+++ Çıkarılan metin

Danıştay Kararı 13. Daire 2017/2135 E. 2019/3286 K. 24.10.2019 T.

Danıştay 13. Daire Başkanlığı         2017/2135 E.  ,  2019/3286 K.
T.C.
D A N I Ş T A Y
ONÜÇÜNCÜ DAİRE
Esas No:2017/2135
Karar No:2019/3286

TEMYİZ EDEN (DAVACI): … Eğitim Hizmetleri Yayın Dağıtım Ticaret ve Sanayi A.Ş.
VEKİLİ : Av. …
KARŞI TARAF (DAVALI): … Büyükşehir Belediyesi – …
VEKİLLERİ : Av. …, Av. …
İSTEMİN KONUSU : … İdare Mahkemesi’nin … tarih ve E:…, K:… sayılı kararının temyizen incelenerek bozulması istenilmektedir.
YARGILAMA SÜRECİ :
Dava konusu istem : … Büyükşehir Belediye Başkanlığı Emlak ve İstimlâk Daire Başkanlığı’nın 15/02/2017 tarih ve 288 ile 289 sayılı yazılarıyla bildirilen, … ili, … ilçesi, … Mahallesi, … ada, … ve … parsel sayılı taşınmazların satışına ilişkin olarak 2886 sayılı Devlet İhale Kanunu’nun 35. maddesi uyarınca kapalı teklif usulüyle 24/01/2017 tarihinde gerçekleştirilen ihalelerin iptaline yönelik işlemlerin iptali istenilmiştir.
İlk Derece Mahkemesi kararının özeti: … İdare Mahkemesi’nce verilen kararda; ihalelerin iptaline ilişkin işlemlerin 20/02/2017 tarihinde davacıya tebliğ edildiği, bakılan davanın 13/04/2017 tarihinde Mahkemeleri kaydına giren dilekçeyle açıldığı, bu durumda, ihalelerin iptaline ilişkin işlemlerin 20/02/2017 tarihinde tebliği üzerine, bu tarihten itibaren otuz (30) gün içinde ve en son 22/03/2017 tarihi mesai bitimine kadar dava açılması gerekmekte iken, bu süre geçirildikten çok sonra 13/04/2017 tarihinde açılan davanın süre aşımı nedeniyle esasının incelenmesinin mümkün olmadığı sonucuna varılmıştır.
Belirtilen gerekçelerle davanın süre aşımı yönünden reddine karar verilmiştir.
TEMYİZ EDENİN İDDİALARI : Davacı tarafından, davanın ivedi yargılama usulüne tâbi olmadığı, dava açma süresinin bildirim tarihinden itibaren başlatılmasının hukuka aykırı olduğu, iptali istenilen işlemin gerekçeli ve işlemin bütün unsurlarını içerir şekil ve nitelikte olması gerektiği, dava açma süresinin gerekçeli yazının bildirilmesinden sonra başlatılması gerektiği ileri sürülmektedir.

++++++
+++ Sağlanan girdiler

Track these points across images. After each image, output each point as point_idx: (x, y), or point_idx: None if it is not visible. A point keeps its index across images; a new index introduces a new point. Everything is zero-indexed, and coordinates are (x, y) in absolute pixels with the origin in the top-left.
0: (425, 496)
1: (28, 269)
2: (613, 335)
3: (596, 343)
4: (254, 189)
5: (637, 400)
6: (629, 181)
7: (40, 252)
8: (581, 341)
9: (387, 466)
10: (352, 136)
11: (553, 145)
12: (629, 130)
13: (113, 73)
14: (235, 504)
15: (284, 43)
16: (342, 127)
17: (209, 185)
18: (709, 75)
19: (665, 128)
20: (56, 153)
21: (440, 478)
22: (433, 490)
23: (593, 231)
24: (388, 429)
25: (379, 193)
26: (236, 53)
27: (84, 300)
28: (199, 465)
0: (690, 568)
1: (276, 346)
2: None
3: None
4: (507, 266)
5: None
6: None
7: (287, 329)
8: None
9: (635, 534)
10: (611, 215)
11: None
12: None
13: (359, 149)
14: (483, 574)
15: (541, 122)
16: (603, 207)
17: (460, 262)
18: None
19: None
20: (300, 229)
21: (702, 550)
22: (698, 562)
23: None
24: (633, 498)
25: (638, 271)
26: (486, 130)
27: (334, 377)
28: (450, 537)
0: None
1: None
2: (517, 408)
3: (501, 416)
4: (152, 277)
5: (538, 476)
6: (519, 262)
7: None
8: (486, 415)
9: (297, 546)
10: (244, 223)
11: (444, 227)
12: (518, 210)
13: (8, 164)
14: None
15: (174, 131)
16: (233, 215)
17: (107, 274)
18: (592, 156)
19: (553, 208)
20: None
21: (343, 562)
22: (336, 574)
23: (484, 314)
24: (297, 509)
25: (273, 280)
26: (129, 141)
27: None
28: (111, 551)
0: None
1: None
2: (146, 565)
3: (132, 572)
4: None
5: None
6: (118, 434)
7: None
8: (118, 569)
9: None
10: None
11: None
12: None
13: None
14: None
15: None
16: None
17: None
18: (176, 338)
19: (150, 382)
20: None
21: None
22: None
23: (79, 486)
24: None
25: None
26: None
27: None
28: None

++++++

__Yapılacak işler__.
1. Danıştay kararının "Danıştay 13. Daire" sözcüklerini içeren yerle başlayıp "incelenerek bozulması istenilmektedir." ile biten bölümünü aynen aktarın.
2. Şu ifadelerin Danıştay kararıyla uyuşup uyuşmadığını belirtin. Her biri için evet ya da hayır deyin ve karardan belirleyici sözcükleri aynen alıntılayın. (a) İhalelerin iptaline ilişkin işlemler davacıya 20/02/2017 tarihinde tebliğ edilmiştir. (b) İhaleler açık teklif usulüyle yapılmıştır. (c) Dava 22/03/2017 tarihinde açılmıştır.
Öğelerin Danıştay kararıyla hiçbir bağlantısı yoktur.

__Sonuçlar__.
1.
Danıştay 13. Daire Başkanlığı         2017/2135 E.  ,  2019/3286 K.
T.C.
D A N I Ş T A Y
ONÜÇÜNCÜ DAİRE
Esas No:2017/2135
Karar No:2019/3286

TEMYİZ EDEN (DAVACI): … Eğitim Hizmetleri Yayın Dağıtım Ticaret ve Sanayi A.Ş.
VEKİLİ : Av. …
KARŞI TARAF (DAVALI): … Büyükşehir Belediyesi – …
VEKİLLERİ : Av. …, Av. …
İSTEMİN KONUSU : … İdare Mahkemesi’nin … tarih ve E:…, K:… sayılı kararının temyizen incelenerek bozulması istenilmektedir.

2.
(a) Evet: "ihalelerin iptaline ilişkin işlemlerin 20/02/2017 tarihinde davacıya tebliğ edildiği"
(b) Hayır: "kapalı teklif usulüyle 24/01/2017 tarihinde gerçekleştirilen ihalelerin"
(c) Hayır: "bakılan davanın 13/04/2017 tarihinde Mahkemeleri kaydına giren dilekçeyle açıldığı"